The Sabbath rest, first observed and set apart by God at the end of creation week and given to His people for remembering and observing is chicken soup for our souls which have been infected by the busyness bug. All the symptoms of this virus–congestion, high fever, and fatigue–are symptoms of individuals and whole communities focused on self. We are a people whose identities are overly connected to results, production, and efficiency. The subtle, and not so subtle, temptation is to either make myself seem important and validate my existence by being busy or easily acquiesce to someone else’s demands upon me. This is the posture of placing value upon what I do–human doing. Our Lord, who is “Lord of the Sabbath,” combats this by inviting us into his rest. It is His work, He will accomplish it. We simply join Him in this work. And when the burden is heavy His invitation is, “Come to me all who are heavy laden, and I will give you rest” (Mt. 11:28). And ultimately in Him is our eternal Sabbath rest (Heb. 4:9-10).
Now that we have been freed from slavery of the tyranny to do ever increasingly more, our identity is in Christ, not what we do. How shall we live in this Sabbath rhythm? To remain healthy and grow in strength we can exercise our freedoms in Christ. Sabbath living is not a rigid obedience to laws, but attention to the lessons of Sabbath grace.
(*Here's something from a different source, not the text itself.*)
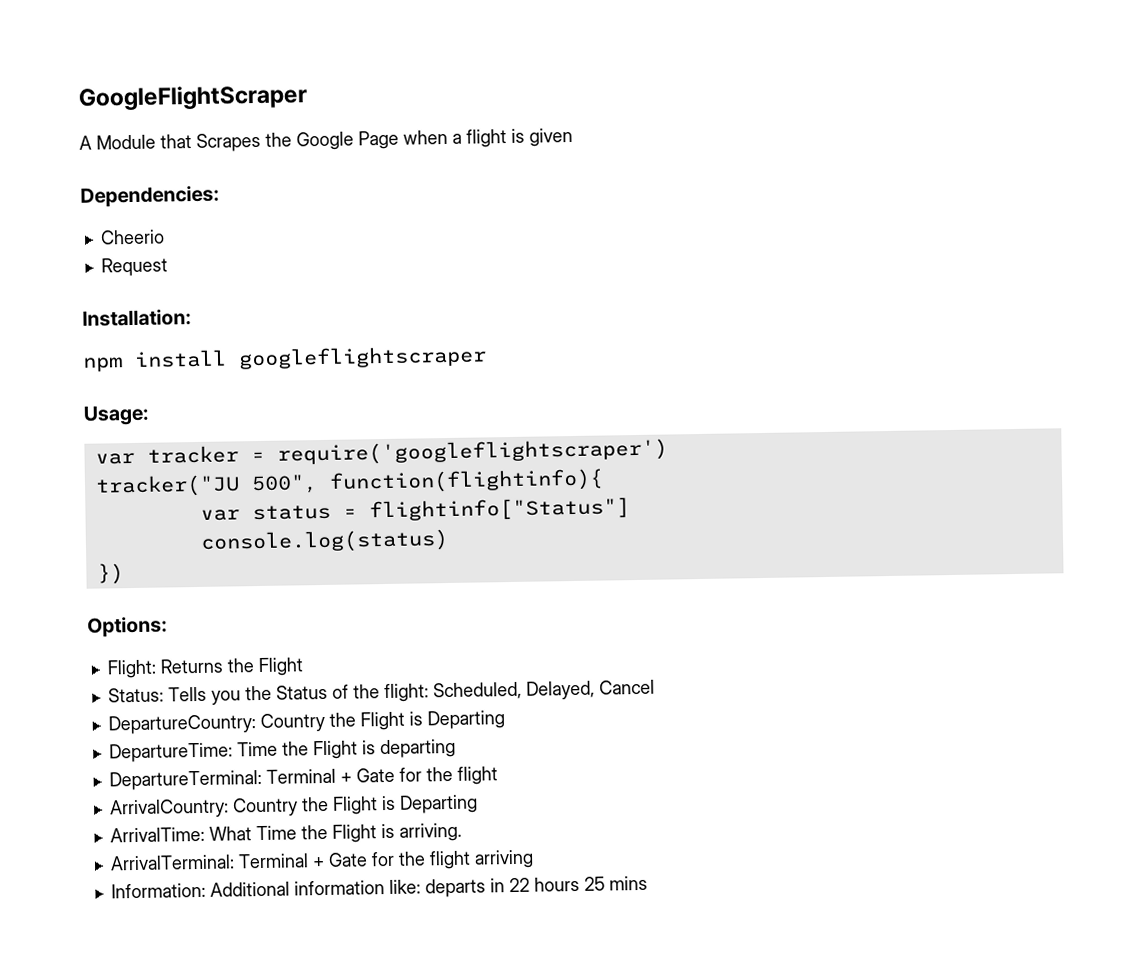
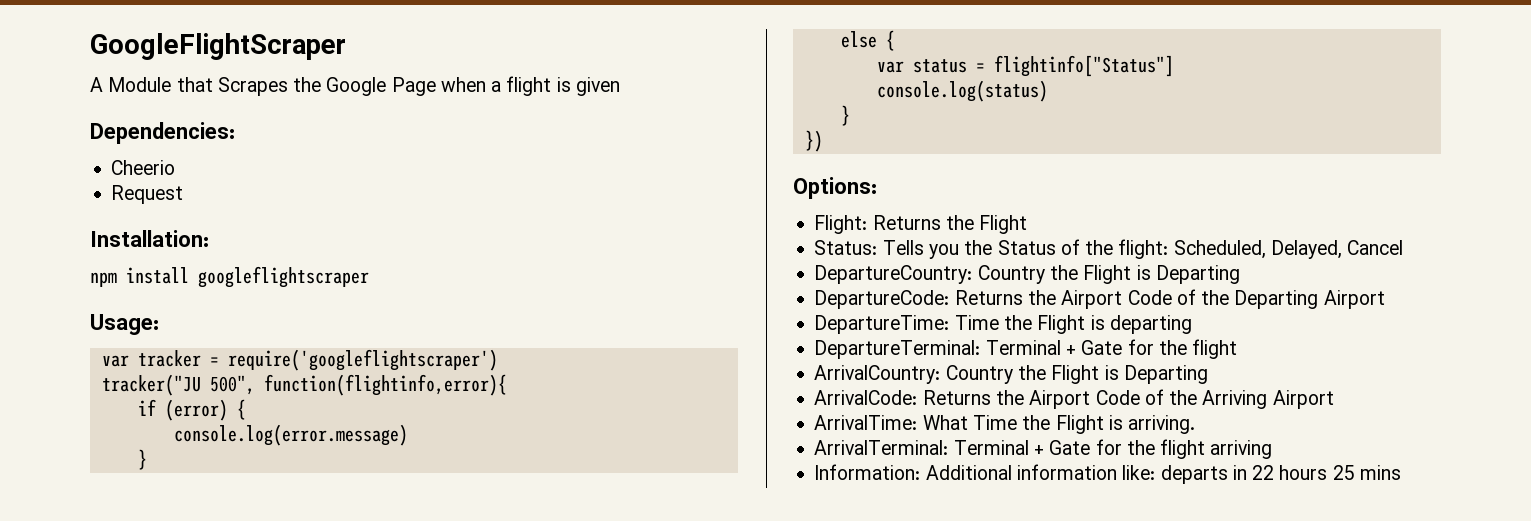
[328,468,604,494] function(flightinfo){ -> [263,374,507,396] [137,399,246,421] [173,424,408,446] [137,449,147,470] [840,30,895,51] function(flightinfo,error){ // if (error) { // console.log(error.message) // } // else {
(449, 541) none -> [840,105,850,126] // }
(505, 720) none -> [814,289,1385,309] // DepartureCode: Returns the Airport Code of the Departing Airport
(478, 804) none -> [814,389,1334,409] // ArrivalCode: Returns the Airport Code of the Arriving Airport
We live Sabbath moments. These are rests in our day which help us “remember” and “observe.” These are daily moments for such things as prayer, devotional reading, music listening, meditation, Christian conversations, etc.
We establish and live a weekly rhythm: “There are six days when you may work, but the seventh day is a Sabbath of rest, a day of sacred assembly. You are not to do any work; wherever you live, it is a Sabbath to the LORD” (Lev.23:3 NIV). We cease from weekly routines of work for gathering, worshiping, re-creating, to infuse a different routine which reminds us of our life in and with Christ and His people.
We acknowledge Sabbath seasons, less frequent opportunities for re-creating; vacations and retreats can be valuable if they are not infected by the busyness bug, for enjoying the gift of Sabbath rest. These help us to focus and our souls to feast on a foretaste of our eternal Sabbath rest yet to come in Christ.
1 Kolb, Erwin. Burned Out, The Lutheran Witness, March 1992, 1.
2 Zigarelli, Michael. The Epidemic of Busyness Among Christian Leaders, ChristianityToday.com; available from http://www.christianitytoday.com/workplace/articles/issue16-epidemicofbusyness.html; Internet; accessed 3 March 2005.
3 MacDonald, Gordon. Ordering Your Private World (Nashville, TN: Thomas Nelson, 2003, 33.